==== Selected text

We decided not to go for the Shane McGowan look after all

You'd think a 10 year old would know to duck when a blunt object comes towards them at speed. Apparently not.

So if you take a week-end nice enough for a barbecue in The Boy's Father's garden, add a swing and 10 year old wanting to untangle it from the tree and stir you might get the following result.

BEFORE

Tooth

One emergency appointment at the dental surgery at the hospital + two visits to the dentist later - one to check the damage and redo the temporary work the hospital did which lasted less than a day and the other to rebuild the tooth with composites - (way to use up a day of already dwindling annual leave - but I'm not bitter) and you get this.

AFTER 

brand new tooth

The Boy is happy with the result, less so with having to chop his apples to preserve the dentist's hard work. 

1.5.08 21:57


Easel side manner

"Did you do anything interesting at school today?"

"We did portraits?"

"You studied how artists draw people ?"

"No. We drew the person next to us"

"Do you want me to pose for for practice?"

"No, you'd be too hard to draw."

"I promise I wouldn't fidget"

"I guess I could, but I'd have to do loads of marks on the paper because your face is full of dents and crevices"

*holds back*

"It's because you are old Mummy"

Have kids they said, have kids... 

7.5.08 20:57


BBQ FTW

BBQ food

The sun is paying a visit and as a form of worship, a barbecue has been purchased and the last couple of evening meals have been cooked on the balcony.

MFC has let loose his inner caveman although disappointingly he didn't grunt "man make fire" when he collected the ingredients from the kitchen. Maybe it's because we have only had burgers and sausages so far and not entered the "meat on a bone" territory of ribs, wings and legs yet.

The Boy is proving quite adept at picking vegetables suitable for grilling and he is honing his skewering skills.

I wonder which will run out first, the mild evenings or the menu and kebab ideas. 

fruit and marshmallow kebabs
9.5.08 21:56


How do you make a little towny happy?

snowy owl

It's easy. You take them somewhere where there are animal he can get close to, it's even better if he can pet them or if the animals are of the "cool" variety.

The Nature Day at the Ebbisham Centre in Epsom ticked all the boxes.

  • Short train ride and no worries about having to drive and park there: tick
  • some animal to pet (pigs, donkeys, ponies and chicken): tick
  • some "cool" animals (you don't get much cooler than owls): tick
  • some cute furry creatures (ferrets) to remind him that I have said yes to pet rats at some point in the not too distant future: tick (darnit)
sleepy ferret Then the best bit is that you can remind your little towny that living on a farm in the middle of nowhere has its disadvantages by taking them out to lunch for pad thai .

 

10.5.08 21:36


Seriously

Not so dear chap who parks under our bedroom window,

When you come home late at night and you take an age to park your car and slam the door we would appreciate it if you only did it once.

Your car was within the lines the first time. Honest. You really didn't need to:

  1. walk around,
  2. check the alignment with the other cars,
  3. struggle back into the driver's seat then
  4. start the car again,
  5. rev it a bit,
  6. manoeuvre it back into the exact same spot,
  7. struggle out,
  8. slam the door shut, hard,
  9. lock the vehicle and
  10. As they say on bottles of shampoo, rinse and repeat steps 1. to 9. not once, not twice but 6 times only to have the car in the exact same position as you started.

========
==== Provided information

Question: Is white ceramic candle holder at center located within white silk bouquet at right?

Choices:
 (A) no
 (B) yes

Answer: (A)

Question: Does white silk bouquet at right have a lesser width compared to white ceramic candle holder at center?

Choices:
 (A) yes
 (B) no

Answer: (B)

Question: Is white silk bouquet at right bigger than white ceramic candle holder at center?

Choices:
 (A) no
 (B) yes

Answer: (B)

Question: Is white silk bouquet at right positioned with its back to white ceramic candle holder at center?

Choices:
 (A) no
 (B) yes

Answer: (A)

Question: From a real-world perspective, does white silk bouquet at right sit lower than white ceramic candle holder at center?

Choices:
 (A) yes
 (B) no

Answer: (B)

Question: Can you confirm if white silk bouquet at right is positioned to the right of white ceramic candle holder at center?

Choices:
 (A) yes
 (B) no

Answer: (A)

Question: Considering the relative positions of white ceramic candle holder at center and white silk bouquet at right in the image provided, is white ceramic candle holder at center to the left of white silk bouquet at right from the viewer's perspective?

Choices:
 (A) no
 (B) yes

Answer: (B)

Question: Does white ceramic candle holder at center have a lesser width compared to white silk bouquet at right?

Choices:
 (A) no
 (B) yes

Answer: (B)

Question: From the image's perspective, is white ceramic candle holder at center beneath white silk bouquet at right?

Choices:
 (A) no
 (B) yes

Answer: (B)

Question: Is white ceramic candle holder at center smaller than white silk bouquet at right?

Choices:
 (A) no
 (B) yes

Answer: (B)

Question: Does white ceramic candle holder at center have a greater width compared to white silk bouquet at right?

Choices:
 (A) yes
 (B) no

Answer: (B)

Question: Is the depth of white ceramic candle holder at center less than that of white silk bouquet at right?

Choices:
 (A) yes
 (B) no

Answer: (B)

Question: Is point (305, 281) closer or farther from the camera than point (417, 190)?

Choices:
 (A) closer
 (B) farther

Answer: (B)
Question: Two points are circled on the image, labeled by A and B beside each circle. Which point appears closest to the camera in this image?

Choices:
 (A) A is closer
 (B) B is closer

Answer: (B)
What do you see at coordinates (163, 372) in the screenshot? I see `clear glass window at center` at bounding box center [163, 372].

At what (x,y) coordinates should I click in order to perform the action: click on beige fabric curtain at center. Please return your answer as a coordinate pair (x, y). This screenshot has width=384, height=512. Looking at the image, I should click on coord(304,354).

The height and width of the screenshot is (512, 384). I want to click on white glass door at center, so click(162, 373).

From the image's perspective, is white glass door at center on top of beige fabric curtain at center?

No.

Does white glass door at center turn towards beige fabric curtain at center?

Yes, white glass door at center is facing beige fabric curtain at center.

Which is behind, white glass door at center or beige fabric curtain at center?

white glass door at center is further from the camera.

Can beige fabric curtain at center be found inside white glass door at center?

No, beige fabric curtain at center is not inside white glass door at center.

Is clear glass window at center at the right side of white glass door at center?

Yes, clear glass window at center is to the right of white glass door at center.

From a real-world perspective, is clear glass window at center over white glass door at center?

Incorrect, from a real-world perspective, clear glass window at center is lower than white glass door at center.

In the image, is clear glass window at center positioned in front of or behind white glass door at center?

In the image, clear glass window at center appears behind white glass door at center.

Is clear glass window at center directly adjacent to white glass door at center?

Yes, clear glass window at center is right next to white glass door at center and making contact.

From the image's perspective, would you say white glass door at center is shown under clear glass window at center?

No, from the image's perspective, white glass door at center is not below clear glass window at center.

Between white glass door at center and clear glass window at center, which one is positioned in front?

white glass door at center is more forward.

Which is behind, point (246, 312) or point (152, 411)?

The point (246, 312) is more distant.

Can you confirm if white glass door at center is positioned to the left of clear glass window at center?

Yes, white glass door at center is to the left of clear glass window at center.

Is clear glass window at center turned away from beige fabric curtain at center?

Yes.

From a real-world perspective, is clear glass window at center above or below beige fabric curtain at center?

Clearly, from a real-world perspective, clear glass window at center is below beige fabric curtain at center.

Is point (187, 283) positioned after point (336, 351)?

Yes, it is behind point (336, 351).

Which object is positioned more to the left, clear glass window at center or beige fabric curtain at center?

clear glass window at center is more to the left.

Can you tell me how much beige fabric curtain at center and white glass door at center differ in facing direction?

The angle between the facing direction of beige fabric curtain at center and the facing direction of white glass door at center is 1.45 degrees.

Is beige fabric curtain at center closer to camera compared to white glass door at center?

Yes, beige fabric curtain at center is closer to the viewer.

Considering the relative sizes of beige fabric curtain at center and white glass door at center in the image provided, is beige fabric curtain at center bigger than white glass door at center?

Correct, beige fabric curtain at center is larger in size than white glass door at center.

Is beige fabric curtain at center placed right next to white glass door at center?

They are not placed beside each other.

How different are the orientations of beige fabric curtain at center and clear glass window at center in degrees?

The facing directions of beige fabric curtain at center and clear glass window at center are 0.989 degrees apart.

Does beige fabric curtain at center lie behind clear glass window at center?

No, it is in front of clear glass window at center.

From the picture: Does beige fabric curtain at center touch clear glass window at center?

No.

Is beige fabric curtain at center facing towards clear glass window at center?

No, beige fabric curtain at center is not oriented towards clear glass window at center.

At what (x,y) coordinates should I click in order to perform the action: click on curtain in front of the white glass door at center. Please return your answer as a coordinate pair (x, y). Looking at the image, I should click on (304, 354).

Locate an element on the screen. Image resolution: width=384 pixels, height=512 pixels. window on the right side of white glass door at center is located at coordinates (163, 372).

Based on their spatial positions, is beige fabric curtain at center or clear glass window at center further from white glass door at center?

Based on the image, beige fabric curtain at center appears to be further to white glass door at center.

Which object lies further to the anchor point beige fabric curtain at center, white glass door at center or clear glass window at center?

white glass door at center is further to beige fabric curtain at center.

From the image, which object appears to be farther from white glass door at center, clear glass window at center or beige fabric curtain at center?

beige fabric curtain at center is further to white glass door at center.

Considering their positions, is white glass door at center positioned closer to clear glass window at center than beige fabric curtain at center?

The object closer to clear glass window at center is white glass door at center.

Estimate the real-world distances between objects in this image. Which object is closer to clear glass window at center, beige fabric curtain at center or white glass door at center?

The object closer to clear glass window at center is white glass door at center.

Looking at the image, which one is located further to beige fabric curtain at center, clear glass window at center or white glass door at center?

========

Requirement — Please duplicate the family blog posts word for word, starting at "It's easy. You" and ending at "for pad thai .".

Exercise solution —
It's easy. You take them somewhere where there are animal he can get close to, it's even better if he can pet them or if the animals are of the "cool" variety.

The Nature Day at the Ebbisham Centre in Epsom ticked all the boxes.

  • Short train ride and no worries about having to drive and park there: tick
  • some animal to pet (pigs, donkeys, ponies and chicken): tick
  • some "cool" animals (you don't get much cooler than owls): tick
  • some cute furry creatures (ferrets) to remind him that I have said yes to pet rats at some point in the not too distant future: tick (darnit)
sleepy ferret Then the best bit is that you can remind your little towny that living on a farm in the middle of nowhere has its disadvantages by taking them out to lunch for pad thai .